Stored entries:
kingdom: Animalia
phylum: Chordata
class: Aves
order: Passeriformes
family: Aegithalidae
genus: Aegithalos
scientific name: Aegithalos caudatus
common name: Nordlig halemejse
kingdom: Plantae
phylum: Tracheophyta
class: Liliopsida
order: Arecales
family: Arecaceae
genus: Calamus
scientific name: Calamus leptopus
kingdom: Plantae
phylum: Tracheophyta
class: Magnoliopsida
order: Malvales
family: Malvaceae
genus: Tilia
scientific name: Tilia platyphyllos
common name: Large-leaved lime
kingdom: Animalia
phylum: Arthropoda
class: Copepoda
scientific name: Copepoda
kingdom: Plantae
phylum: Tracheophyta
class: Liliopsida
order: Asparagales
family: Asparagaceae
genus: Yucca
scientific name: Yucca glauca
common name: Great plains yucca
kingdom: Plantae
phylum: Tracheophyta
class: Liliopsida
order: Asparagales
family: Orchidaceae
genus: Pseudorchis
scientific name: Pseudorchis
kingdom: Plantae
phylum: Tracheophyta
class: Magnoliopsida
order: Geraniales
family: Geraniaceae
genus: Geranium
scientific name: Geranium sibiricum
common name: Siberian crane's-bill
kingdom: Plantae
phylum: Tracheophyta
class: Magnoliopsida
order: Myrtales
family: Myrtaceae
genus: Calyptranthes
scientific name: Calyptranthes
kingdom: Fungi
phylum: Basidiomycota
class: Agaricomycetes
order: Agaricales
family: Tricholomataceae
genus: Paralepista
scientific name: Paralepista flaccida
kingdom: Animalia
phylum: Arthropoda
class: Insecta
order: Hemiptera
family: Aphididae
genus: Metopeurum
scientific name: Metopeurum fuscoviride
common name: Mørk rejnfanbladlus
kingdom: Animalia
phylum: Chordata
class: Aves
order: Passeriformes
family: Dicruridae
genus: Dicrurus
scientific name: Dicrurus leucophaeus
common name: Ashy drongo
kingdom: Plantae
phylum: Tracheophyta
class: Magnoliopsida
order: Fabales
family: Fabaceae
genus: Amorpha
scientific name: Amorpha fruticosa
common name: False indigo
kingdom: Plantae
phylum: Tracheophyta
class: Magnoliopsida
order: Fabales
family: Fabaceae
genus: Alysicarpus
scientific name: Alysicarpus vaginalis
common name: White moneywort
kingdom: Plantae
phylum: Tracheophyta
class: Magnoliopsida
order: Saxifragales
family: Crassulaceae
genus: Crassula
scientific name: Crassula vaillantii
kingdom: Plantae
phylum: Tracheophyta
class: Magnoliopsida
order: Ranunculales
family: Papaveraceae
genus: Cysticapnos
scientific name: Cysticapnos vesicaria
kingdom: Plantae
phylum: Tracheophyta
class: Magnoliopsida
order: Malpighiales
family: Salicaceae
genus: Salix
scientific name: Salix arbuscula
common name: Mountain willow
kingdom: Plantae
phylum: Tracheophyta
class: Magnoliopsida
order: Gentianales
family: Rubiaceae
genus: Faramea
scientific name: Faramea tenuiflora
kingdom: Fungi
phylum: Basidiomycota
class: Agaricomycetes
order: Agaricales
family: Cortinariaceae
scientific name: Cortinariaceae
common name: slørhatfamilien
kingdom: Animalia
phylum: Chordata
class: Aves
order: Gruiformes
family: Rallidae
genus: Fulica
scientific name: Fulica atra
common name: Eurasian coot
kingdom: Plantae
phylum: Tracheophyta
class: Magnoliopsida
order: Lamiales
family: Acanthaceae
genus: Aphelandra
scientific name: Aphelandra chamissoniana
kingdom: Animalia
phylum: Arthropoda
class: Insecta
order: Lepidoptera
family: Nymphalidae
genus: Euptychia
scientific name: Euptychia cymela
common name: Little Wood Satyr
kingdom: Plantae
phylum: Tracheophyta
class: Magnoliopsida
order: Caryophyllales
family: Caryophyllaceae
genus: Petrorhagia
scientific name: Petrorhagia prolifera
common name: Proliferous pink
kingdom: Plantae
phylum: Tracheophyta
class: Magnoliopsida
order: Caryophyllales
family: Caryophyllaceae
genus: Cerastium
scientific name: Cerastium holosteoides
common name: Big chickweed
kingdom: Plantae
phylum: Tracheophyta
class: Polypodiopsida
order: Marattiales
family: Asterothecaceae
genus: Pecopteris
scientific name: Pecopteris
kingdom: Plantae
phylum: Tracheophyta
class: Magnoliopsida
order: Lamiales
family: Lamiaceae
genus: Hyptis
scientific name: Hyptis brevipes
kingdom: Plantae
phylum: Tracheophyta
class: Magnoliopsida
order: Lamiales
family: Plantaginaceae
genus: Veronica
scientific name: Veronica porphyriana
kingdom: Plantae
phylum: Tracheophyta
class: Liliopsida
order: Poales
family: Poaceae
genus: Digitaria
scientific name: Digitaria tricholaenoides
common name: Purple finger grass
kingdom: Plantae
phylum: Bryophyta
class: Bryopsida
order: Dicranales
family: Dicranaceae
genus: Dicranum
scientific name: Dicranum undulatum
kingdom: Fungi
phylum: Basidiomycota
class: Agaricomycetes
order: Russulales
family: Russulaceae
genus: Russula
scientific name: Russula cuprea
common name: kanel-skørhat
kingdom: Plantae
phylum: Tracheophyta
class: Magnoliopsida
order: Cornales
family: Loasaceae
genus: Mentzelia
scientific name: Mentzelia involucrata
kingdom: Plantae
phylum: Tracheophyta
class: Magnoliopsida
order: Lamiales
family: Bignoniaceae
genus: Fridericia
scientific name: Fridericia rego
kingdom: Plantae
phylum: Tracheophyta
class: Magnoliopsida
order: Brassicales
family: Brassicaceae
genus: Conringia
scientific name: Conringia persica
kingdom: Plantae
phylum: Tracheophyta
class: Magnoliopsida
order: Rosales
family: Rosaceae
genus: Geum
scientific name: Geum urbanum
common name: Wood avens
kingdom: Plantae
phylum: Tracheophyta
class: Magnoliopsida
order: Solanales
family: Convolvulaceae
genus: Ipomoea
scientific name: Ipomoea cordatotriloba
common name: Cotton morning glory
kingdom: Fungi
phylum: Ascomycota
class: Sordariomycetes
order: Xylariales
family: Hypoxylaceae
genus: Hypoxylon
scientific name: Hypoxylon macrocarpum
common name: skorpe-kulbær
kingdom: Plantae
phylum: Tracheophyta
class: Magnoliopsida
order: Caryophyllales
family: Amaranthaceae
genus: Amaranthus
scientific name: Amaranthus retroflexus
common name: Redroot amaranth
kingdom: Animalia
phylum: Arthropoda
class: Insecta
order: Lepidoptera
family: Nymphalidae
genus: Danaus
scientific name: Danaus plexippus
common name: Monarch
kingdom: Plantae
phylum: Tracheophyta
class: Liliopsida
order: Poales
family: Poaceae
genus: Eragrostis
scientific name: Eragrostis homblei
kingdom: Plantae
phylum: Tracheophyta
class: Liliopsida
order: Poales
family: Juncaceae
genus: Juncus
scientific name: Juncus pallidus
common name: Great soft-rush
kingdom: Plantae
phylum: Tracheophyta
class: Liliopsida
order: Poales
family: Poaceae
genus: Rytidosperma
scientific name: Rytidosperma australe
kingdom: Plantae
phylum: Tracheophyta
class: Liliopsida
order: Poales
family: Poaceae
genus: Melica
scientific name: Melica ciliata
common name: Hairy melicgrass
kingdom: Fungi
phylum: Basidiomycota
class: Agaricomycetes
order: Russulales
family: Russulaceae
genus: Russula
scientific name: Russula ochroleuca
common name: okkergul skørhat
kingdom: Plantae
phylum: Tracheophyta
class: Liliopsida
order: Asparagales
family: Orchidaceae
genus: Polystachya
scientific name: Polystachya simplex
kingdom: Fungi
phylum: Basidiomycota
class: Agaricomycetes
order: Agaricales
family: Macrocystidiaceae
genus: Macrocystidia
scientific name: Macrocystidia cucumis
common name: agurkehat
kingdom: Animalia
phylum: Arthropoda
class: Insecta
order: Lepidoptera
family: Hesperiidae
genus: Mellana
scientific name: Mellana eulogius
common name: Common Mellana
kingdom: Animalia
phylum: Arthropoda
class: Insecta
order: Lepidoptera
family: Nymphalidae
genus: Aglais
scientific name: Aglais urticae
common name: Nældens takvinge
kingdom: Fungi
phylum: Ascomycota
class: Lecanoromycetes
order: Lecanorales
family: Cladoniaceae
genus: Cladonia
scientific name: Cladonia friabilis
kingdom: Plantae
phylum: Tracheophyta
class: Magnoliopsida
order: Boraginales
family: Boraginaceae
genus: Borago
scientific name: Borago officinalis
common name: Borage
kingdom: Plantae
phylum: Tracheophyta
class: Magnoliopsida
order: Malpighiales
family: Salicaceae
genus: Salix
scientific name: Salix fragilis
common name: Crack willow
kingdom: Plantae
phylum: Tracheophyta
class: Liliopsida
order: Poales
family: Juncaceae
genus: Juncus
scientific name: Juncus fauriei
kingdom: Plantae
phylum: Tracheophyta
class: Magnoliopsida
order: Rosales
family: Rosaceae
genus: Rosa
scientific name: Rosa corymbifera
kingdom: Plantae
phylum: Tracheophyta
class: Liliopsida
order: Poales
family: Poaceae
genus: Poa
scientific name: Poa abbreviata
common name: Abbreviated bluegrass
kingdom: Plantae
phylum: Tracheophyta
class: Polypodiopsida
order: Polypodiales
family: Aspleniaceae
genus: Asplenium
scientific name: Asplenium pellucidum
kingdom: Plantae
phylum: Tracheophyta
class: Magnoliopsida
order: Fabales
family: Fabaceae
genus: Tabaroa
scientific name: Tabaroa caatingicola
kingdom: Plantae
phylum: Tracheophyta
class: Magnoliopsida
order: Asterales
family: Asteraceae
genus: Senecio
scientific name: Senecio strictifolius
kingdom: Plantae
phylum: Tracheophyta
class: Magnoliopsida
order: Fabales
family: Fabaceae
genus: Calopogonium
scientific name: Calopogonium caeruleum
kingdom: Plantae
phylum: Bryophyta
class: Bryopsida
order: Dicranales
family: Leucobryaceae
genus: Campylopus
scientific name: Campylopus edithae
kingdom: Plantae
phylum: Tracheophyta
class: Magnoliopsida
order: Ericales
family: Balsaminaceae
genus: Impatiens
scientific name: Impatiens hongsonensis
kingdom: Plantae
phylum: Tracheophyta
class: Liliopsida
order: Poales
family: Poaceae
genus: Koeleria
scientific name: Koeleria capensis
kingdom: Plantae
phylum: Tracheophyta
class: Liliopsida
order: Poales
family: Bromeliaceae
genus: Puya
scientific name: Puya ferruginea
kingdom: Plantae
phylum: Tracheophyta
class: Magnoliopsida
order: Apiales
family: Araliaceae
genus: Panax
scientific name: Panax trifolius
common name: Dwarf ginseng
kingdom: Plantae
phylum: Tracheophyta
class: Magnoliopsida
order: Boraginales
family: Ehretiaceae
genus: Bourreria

■ **EXERCISE OBJECTIVE**: Swap "phylum" for "division" and give back only the lines running from the start of the material through the line with "genus: Calamus", leaving everything else unchanged.

■ **ANSWER TO THIS TASK**:
kingdom: Animalia
division: Chordata
class: Aves
order: Passeriformes
family: Aegithalidae
genus: Aegithalos
scientific name: Aegithalos caudatus
common name: Nordlig halemejse
kingdom: Plantae
division: Tracheophyta
class: Liliopsida
order: Arecales
family: Arecaceae
genus: Calamus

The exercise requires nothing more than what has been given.